_To be done_: In the general functions for the job-search scripts, reproduce the portion that begins with the words "return None" and ends after "driver.find_element_by_xpath(xpath)", substituting "browser" for "driver".

_Excerpt_:
* start *
# Scripts for automatic job searching through job websites

## General functions

In [72]:
from selenium import webdriver
from selenium.webdriver.common.keys import Keys
from selenium.webdriver.common.by import By
from selenium.webdriver.support.ui import WebDriverWait
from selenium.webdriver.support import expected_conditions as EC
from selenium.common.exceptions import NoSuchElementException 
from bs4 import BeautifulSoup as bs
from datetime import datetime
from time import sleep
import pandas as pd
import requests
import json
import re
import os

def by_xpath(xpath, fill=None, enter=False, wait=0):
    '''Fills in an input field or clicks on an icon.'''
    
    try:
        elem = WebDriverWait(driver, 10).until(
            EC.element_to_be_clickable((By.XPATH, xpath))) # finds the specified field
    finally:
        if fill != None:
            elem.click()
            elem.clear()
            elem.send_keys(fill)
            sleep(wait)
            if enter == True:
                elem.send_keys(Keys.RETURN)
            
        else:
            if enter == True:
                elem.click()
                sleep(1)
                elem.send_keys(Keys.RETURN)
            else:
                sleep(wait)
                elem.click()
    return None

def if_element(xpath):
    '''Determines if element present in page.'''
    
    try:
        time.sleep(3)
        driver.find_element_by_xpath(xpath)
    except NoSuchElementException:
        return False
    return True

def elem_siblings(url, tag, class_):
    '''Returns the number siblings of given html block'''
    
    soup = bs((requests.get(url)).text)
    return len(soup.find(tag, class_=class_))

def jobs_tofile(filename, keyword, location):
    '''Extracts job headlines and their hrefs from web page
    
    Parameters:
        filename - [str] name of the file without extention
        head - [boolean] weather to append df with or withoud header
        
    Returns: None'''
    
    current_date = datetime.now().strftime("%d-%b") # current date [Day - Month]
    soup = bs((requests.get(driver.current_url)).text) # soup object

    headlines = [(block.h3.get_text(), keyword, location, block['href']) for block in soup.find_all('a', 
        class_=re.compile("listed-job-posting listed-job-posting--is-link*"))]
    
    df = pd.DataFrame(headlines, columns=['job_title', 'keyword', 'location', 'href'])
    df.to_csv(filename + '_' + current_date + '.csv', sep='\t', 
              encoding='utf-8', mode='a', header=False, index=False)
* end *
_Recorded information_:
* start *
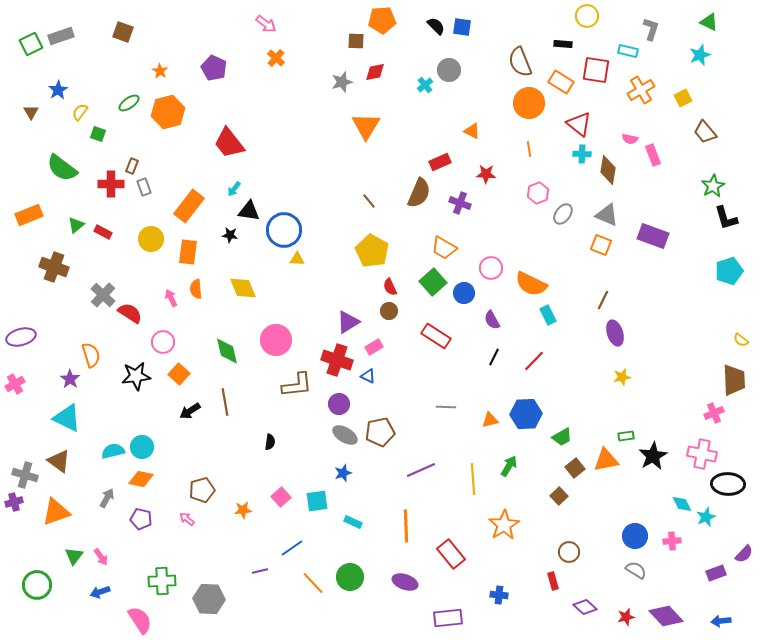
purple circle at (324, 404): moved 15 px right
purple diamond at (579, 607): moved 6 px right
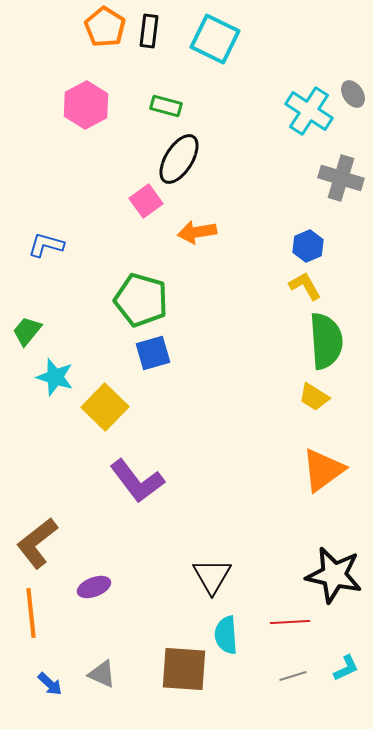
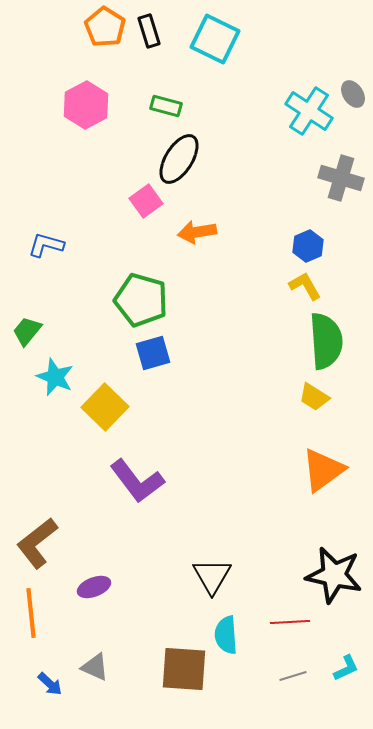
black rectangle: rotated 24 degrees counterclockwise
cyan star: rotated 6 degrees clockwise
gray triangle: moved 7 px left, 7 px up
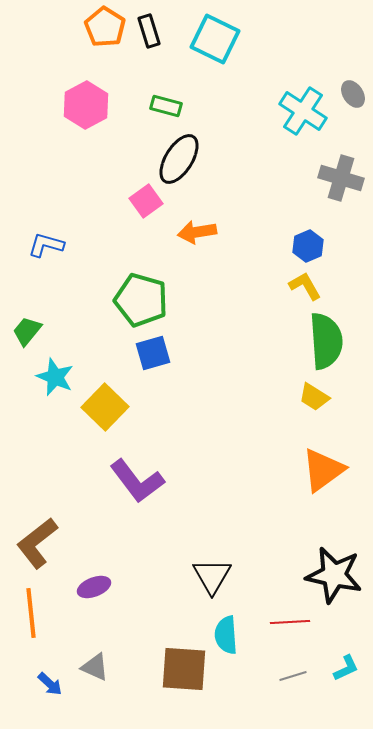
cyan cross: moved 6 px left
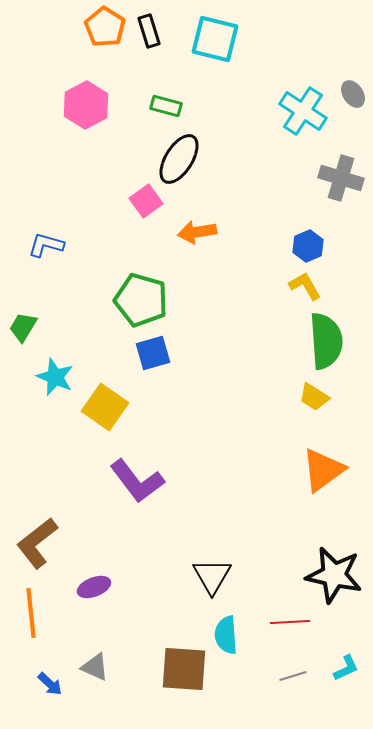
cyan square: rotated 12 degrees counterclockwise
green trapezoid: moved 4 px left, 4 px up; rotated 8 degrees counterclockwise
yellow square: rotated 9 degrees counterclockwise
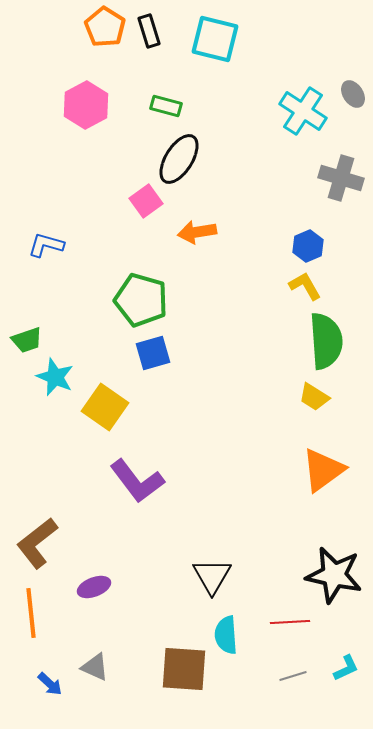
green trapezoid: moved 4 px right, 13 px down; rotated 140 degrees counterclockwise
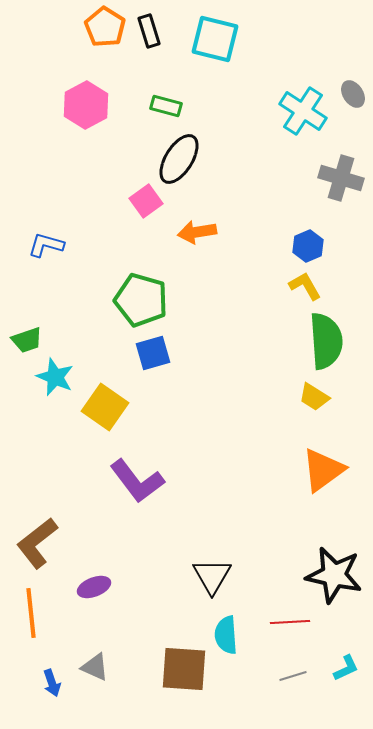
blue arrow: moved 2 px right, 1 px up; rotated 28 degrees clockwise
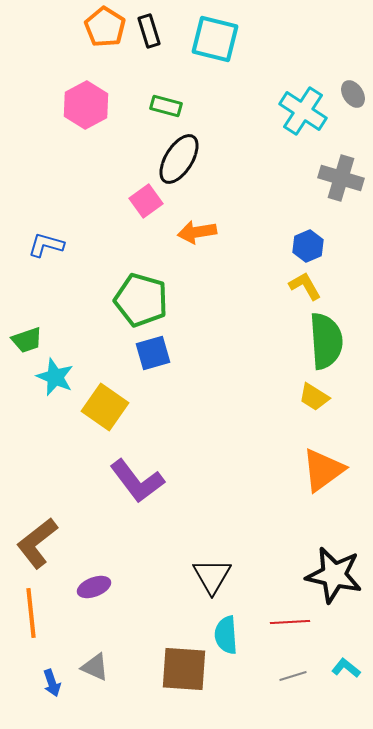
cyan L-shape: rotated 116 degrees counterclockwise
* end *
_Task answer_:
return None

def if_element(xpath):
    '''Determines if element present in page.'''
    
    try:
        time.sleep(3)
        browser.find_element_by_xpath(xpath)